As long as I have been in the ministry, September begins the build up to the annual push to meet the church budget. It usually begins with an announcement in the council room that we are behind in our giving. A few conversations begin at this point:
- Strategy: What announcements do we need to make? Do we need to address some particular people? Who will make the announcements from the pulpit? Should we put letters in mailboxes?
- Who is responsible? The finance committee because they deal with the money, the deacons because they deal with stewardship, the elders because these are spiritual matters, or the pastor who should preach a sermon about it all.
- And finally, a conversation begins about giving as an indication of spiritual health. Jesus invited us to be “rich toward God”. And it seems that some are miserly.
Bottom line is that many are seeking to avoid responsibility and at the same time recognize that something significant is as stake. We need to talk about money and at the same time we would rather avoid it.

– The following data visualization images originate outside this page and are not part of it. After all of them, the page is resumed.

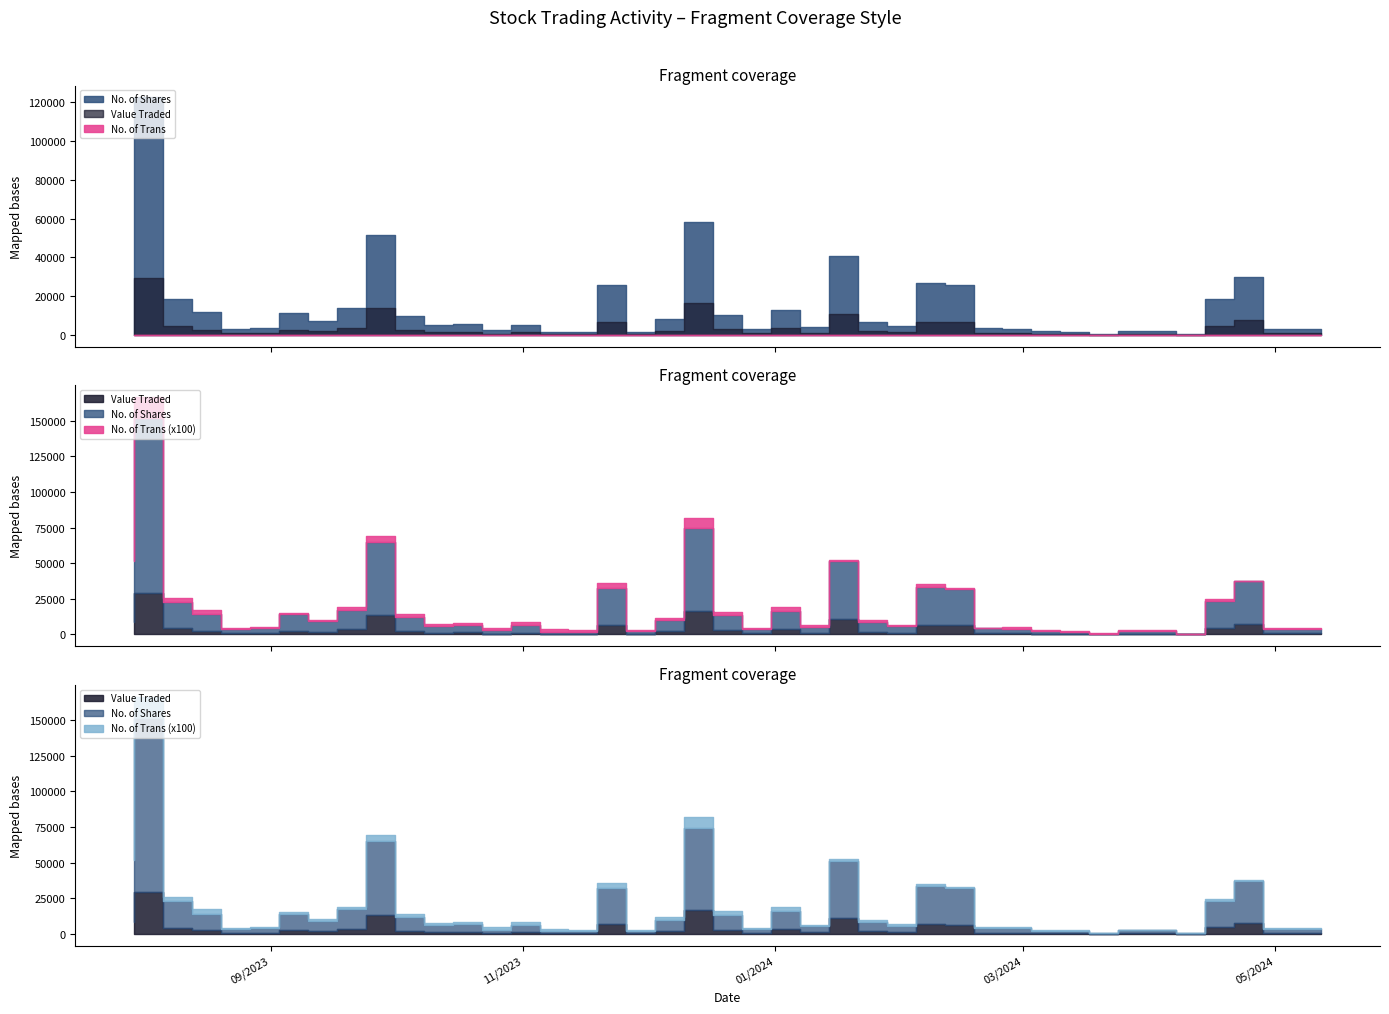

What are all the series names shown in the legend?

No. of Shares, Value Traded, No. of Trans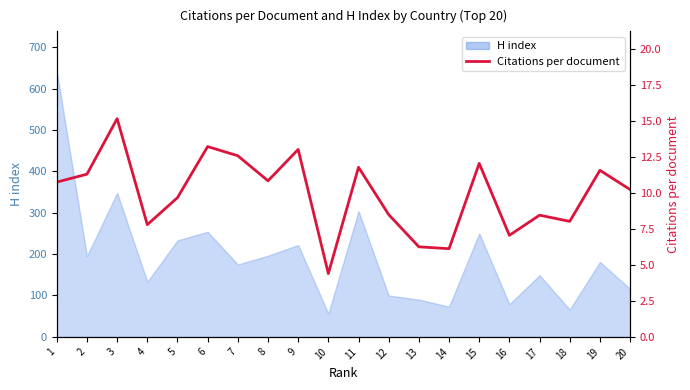

How many lines are shown in the chart?

1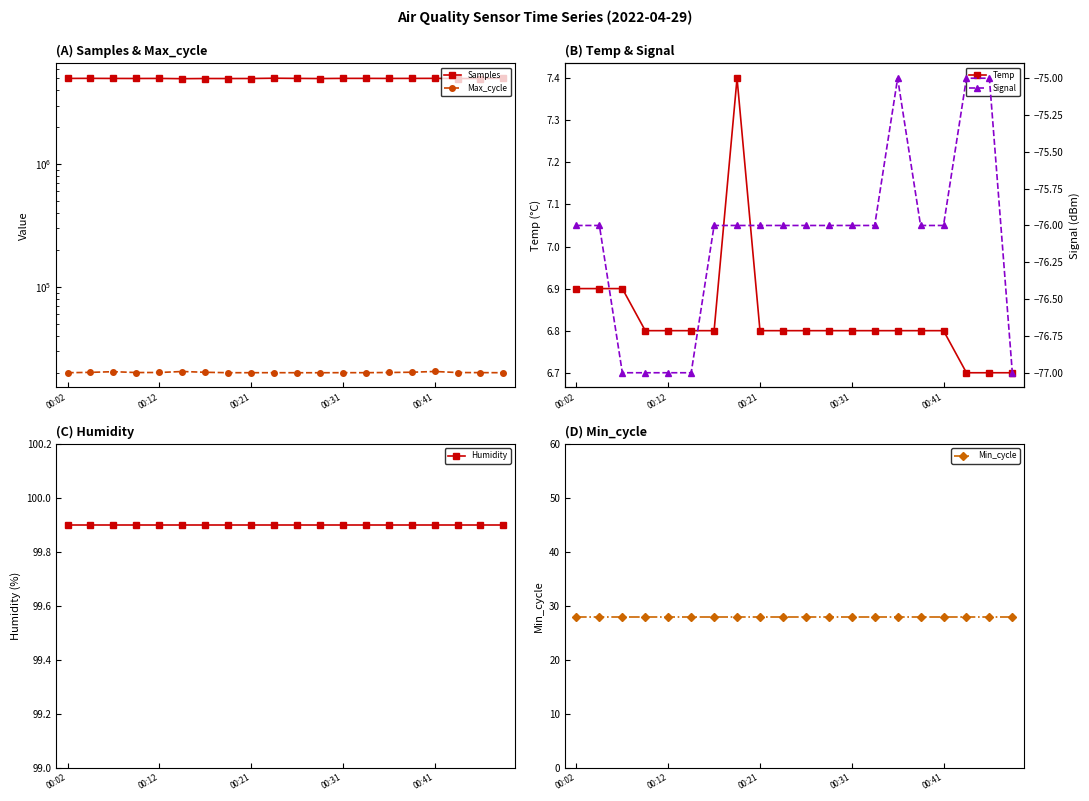

At which label does Max_cycle reach its peak?

00:41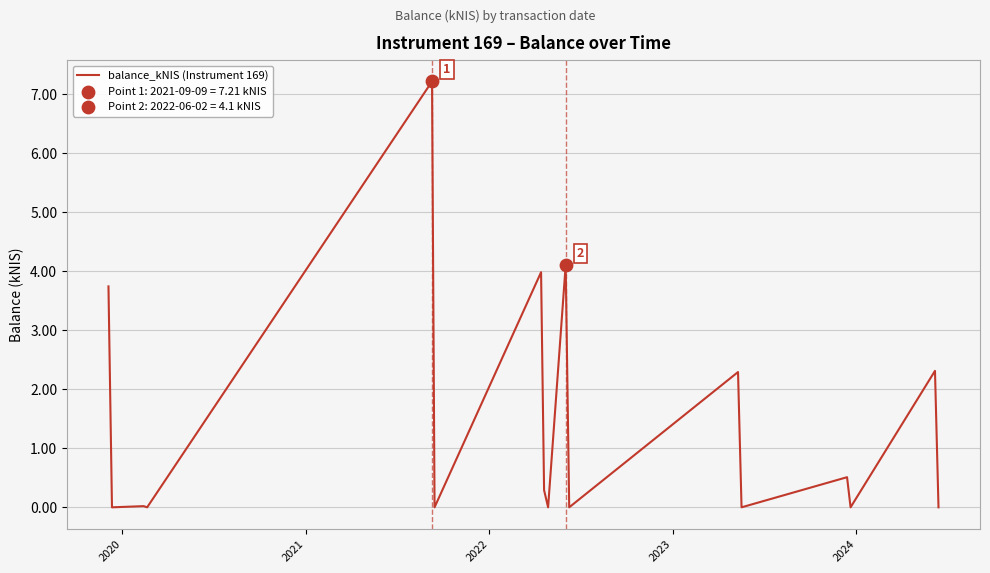

What is the difference between the maximum and minimum values?

7.2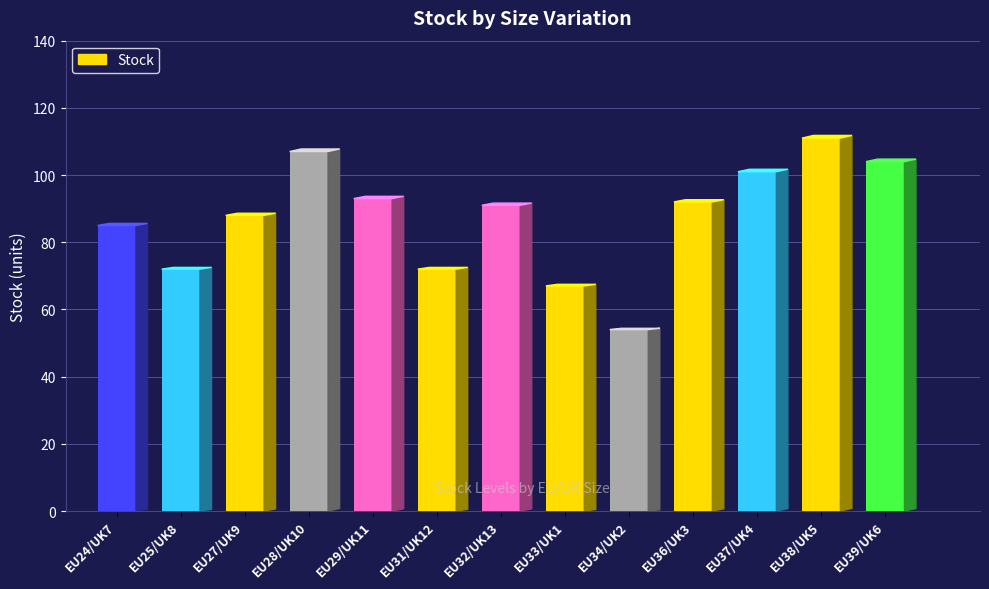

What is the value of the 6th bar from the left?

72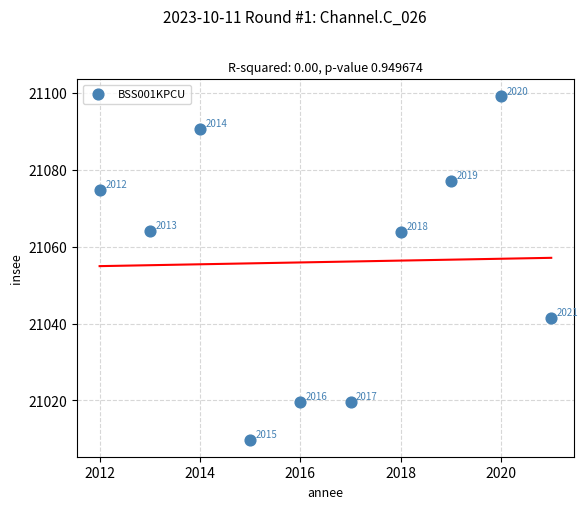

What Y value in the scatter plot is closest to 21054?

21063.9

Our use of money is one place where our spirituality gets incarnated. Spirituality in our imagination is rather high-minded, mystical, and holy. But money matters seem stressful, mundane, practical and –in these days of recession – discouraging. Bills need to be paid or there are consequences. We want to get things cheap. In restaurants, we tip according to what servers deserve. I am interested in the language used when we talk about money. Language reveals values. Often times the language of money contradicts the language of our spirituality. It is an old problem. Read Isaiah 58 on fasting and justice and notice that the very spiritual people were confronted by practices of profound economic injustice. In our day, many people are willing to go into debt to go on vacation, or purchase what they desire but will give only from what remains in their bank account at the end of the month. Because of these contradictions in our own lives, talking about money and giving inevitably makes us uncomfortable. Our claims that Jesus is our Lord and Master are put to the test when we face our own spending habits.
But this is also why pastors and elders need to take responsibility for leading the congregation in this area. We are not solving a budget crisis. We are always engaging the heart - which means we are engaging our own heart. Over the years I have found that those who find it easy to speak about money, giving, and generosity are the ones have learned to face the tension in their own heart. Because they want to follow Jesus they are willing to be disciplined by Jesus in their money management. When faced with the tension and when they feel resistance rise in their hearts, they have examined their own hearts to see how the ‘desires of the flesh’ are interfering with their walk with God. The Stewardship of our money is really just incarnated spirituality.
I don’t know what the best strategy is. You can share yours, it might work for others. But I know who is responsible. You are. I know dealing with our money is a matter of “following Jesus.” It is a sensitive matter. It reveals the core of our heart. What is at stake our willingness to be disciplined by our claim that Jesus is Lord, and that we seek first his kingdom. This is not good to avoid.